Try "put(enum.a) or a variation, 'image, 'first, etc. ;"That would be a must, in order to change an element in an enumeration type, wouldn’t if? And if so, the we need a variable instance name for the enumeration type’s elements, a and b. a and b are not variables, are they, but fixed constants, the basic concept of an enumeration type.
I could easily be wrong, but are you assigning an enumeration type’s element to a separate enumeration type’s name? That would be two distinct and incompatable types, unless you did an explicit type conversion of some sort.
Barne’s Ada 2012 has a good section on overloading enumeration type’s elements, with the enumeration type name.
type color is (blue, red, black);
type mood is (blue, red, black);
…
– this seems crude, but it works
if color = blue then put (“it’s a beautiful blue sky today”); end if;
if mood =blue then put(“I am feeling blue today”); end if;
Ada’s strick rules on “everything is a type” seems fuzzy on the type of an enumeration type’s elements, which have to be inferred and seems mostly a convenience for case and if statements, to me.

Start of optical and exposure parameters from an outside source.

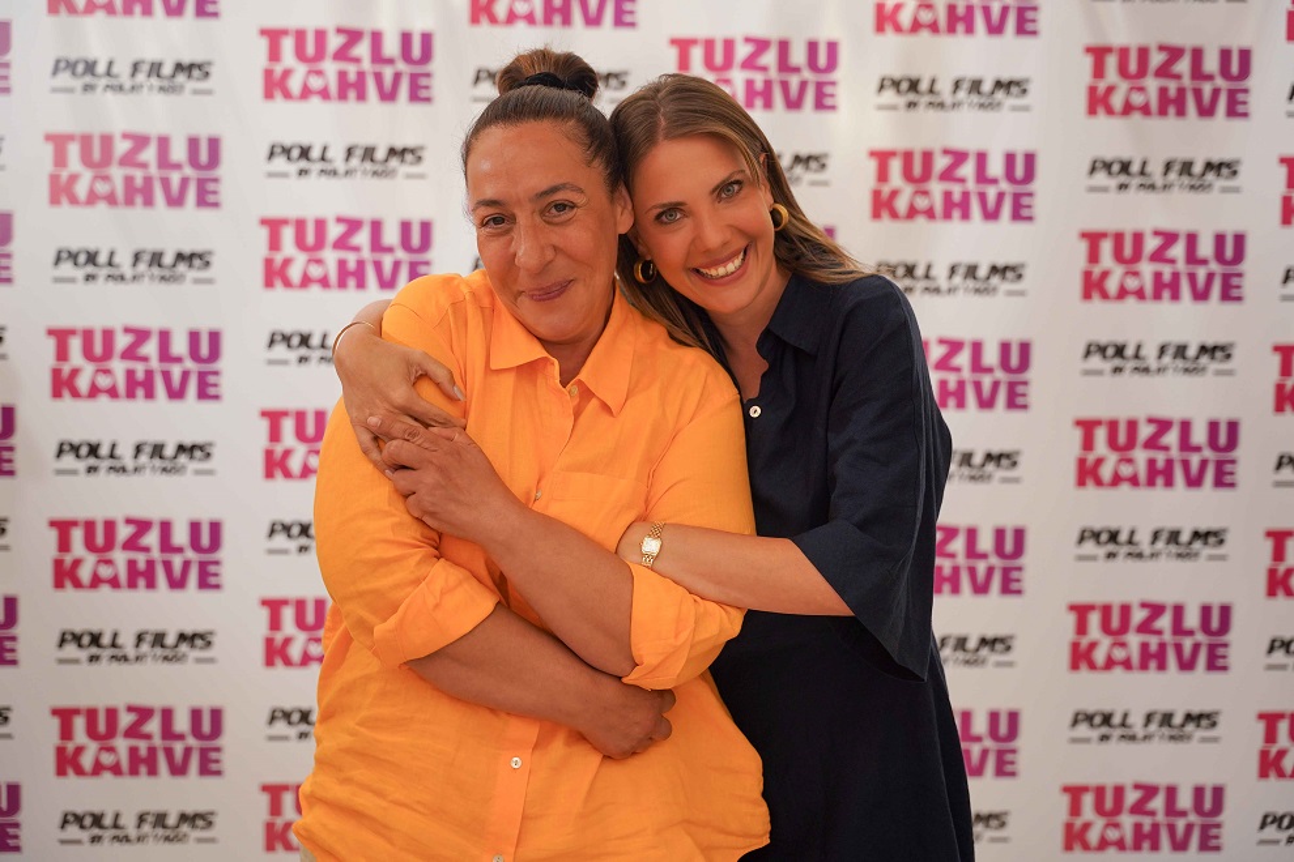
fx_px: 1643
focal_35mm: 46
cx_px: 647
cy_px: 431
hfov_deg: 43.0
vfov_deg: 29.4
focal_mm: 45.7
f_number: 2.8
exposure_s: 1/125
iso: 800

Thanks; I was not clear that an enumeration type’s literals were a parameterless function returning the actual value; doesn’t the function’s return type have to returned to the same type variable as the returned type? Do you mean return is parameterless? In this case an enumeration literal So, contrary to all of Ada strict typing, we here have an x (without a prior declaration) implicitly becoming a literal type of an element of an enumeration type. Some little hidden feature of Ada standards and compiler functions/
I’m not sure what you mean here, Ada allows function overloading.

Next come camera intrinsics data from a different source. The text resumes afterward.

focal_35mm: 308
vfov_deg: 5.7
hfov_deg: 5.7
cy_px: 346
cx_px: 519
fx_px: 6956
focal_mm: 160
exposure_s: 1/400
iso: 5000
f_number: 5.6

If you were to ‘privatize’ the original types it would be:
Package Example is
Type Color is private;
Function Blue return Color;
Function Red return Color;
Function Black return Color;
Type Mood is private;
Function Blue return Mood;
Function Red return Mood;
Function Black return Mood;
Private
-- Here the values are given arbitrary names, for illustrative purposes.
Type Color is (Name_A, Name_B, Name_C);
Type Mood is (Name_1, Name_2, Name_3);
-- …also, we are explicitly showing the values here, assuming a system
-- bit-width of 4, for simplicity's sake.
For Color use (
Name_A => 2#0000#, -- Color'Pos( Name_A ) = 0.
Name_B => 2#0001#, -- Color'Pos( Name_B ) = 1.
Name_C => 2#0010# -- Color'Pos( Name_C ) = 2.
); -- 'Pos realized internally via Unchecked_Conversion.
Function Blue return Color renames Name_A;
Function Red return Color renames Name_B;
Function Black return Color renames Name_C;
Function Blue return Mood renames Name_1;
Function Red return Mood renames Name_2;
Function Black return Mood renames Name_3;
End Example;
So, the above is essentially the same as the definition you gave, albeit w/o the attributes being exposed to the user Example.
And, for completeness, the reason the if color_value = blue and if mood_value = blue works is because of overloading: the = that is used is either Function "=" (Left, Right : Color) return Boolean or Function "=" (Left, Right : Mood) return Boolean. Since ‘Blue’ could be either, Right is indeterminate, so the compiler looks at Left and there it finds a single = which it could be, which then forces the Right parameter to be Mood, which disambiguates the call of Blue.
No, you have it backwards: the strict typing is what allows us to ‘work backwards’ and disambiguate the overloaded function so that we know what everything is.